6) Watkins includes in his summary of (mostly extra-musical) sources and inspirations for the Rite the following: 1) the late 19th-century interest by the Wanderers at Mamontov’s estate at Abramsveto of Scythian civilization, medieval icon painting, and folk art; 2) the interest and knowledge of Nicolas Roerich, who was associated with Mamontov @Abramtsevo and Taneshiva @Talashkino, in archeology and Russian preliterate theatre; 3) the appeal of primitive cultures as seen in the artistic interchanges of the time, for example, in the Blaue Reiter exhibition of 1911 and the almanac of 1912; and 4) the activities of Tanisheva @ Talshkino, at whose estate/where Stravinsky conferred with Roerich in 1911 about the Rite. (Watkins, pp. 211-214). Watkins looks to influences on Stravinsky’s technical consideration in the work, as well. He might have derived his heterophony from a movement begun by Melgunov to transcribe the Russian folk tunes in a new and non-prejudicial manner, which paid attention not only to the principal melody but to its heterophonic elaboraboration, as recorded on the photograph, and as published by Linyova between 1904-1909. (Watkins, p. 214, nine lines from the bottom of the page, ff).
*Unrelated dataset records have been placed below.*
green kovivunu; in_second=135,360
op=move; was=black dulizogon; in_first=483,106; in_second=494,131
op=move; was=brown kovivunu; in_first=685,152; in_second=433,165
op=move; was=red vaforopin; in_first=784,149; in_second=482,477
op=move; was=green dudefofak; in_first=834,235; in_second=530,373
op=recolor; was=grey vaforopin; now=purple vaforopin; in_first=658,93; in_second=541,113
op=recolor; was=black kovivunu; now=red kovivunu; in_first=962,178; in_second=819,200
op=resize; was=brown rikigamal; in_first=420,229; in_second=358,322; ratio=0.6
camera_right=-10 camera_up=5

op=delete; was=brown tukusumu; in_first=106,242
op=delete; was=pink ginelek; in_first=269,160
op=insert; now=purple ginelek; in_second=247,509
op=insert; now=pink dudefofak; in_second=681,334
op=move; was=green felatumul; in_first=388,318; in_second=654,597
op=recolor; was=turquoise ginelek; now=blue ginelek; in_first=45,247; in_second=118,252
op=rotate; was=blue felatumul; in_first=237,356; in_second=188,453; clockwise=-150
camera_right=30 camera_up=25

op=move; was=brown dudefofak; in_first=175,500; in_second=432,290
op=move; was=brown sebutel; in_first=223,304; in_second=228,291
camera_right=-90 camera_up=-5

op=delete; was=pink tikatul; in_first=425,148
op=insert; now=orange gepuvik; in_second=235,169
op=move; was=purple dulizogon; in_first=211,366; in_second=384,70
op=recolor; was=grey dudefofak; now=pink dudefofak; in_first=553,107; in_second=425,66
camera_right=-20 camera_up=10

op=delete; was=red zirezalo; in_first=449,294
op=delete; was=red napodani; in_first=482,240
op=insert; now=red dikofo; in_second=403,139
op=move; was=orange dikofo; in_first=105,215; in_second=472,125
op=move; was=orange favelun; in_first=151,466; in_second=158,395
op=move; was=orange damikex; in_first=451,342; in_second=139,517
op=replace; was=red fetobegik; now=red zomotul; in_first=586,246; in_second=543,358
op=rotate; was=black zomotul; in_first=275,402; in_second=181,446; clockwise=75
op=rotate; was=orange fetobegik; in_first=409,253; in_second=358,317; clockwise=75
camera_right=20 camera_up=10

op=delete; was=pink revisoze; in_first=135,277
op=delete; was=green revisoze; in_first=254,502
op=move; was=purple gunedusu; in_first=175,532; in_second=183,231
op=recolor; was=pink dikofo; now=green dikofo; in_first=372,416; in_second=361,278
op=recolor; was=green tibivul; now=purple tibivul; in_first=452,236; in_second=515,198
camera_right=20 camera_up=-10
On the bottom of p. 215, Watkins, speaks of 1) a continued reliance on Russian folktunes; 2) the use of bitonal conglomerations; 3) an extrovert orchestration. Watkins writes of the rhythmic-metrical structure on p. 216, which we decided in class was the presence of a micropulse over which shifting meters were projected (Watkins calls it stable metrics); the changing meters are homorhythmically articulated by registrally and timbrally fixed components. Boulez linked Stravinsky’s rhythms to Messian’s personage rythmiques, which consist of rhythmic cells that expand and contract according to patterns. (Watkins, p. 216). Watkins writes that the central ingredients of Stravinsky’s Russian style are the “bitonal clashes and the cellular rhythmic structures that prosper alongside a folk melos.” (Watkins, p. 216, last 2 lines.)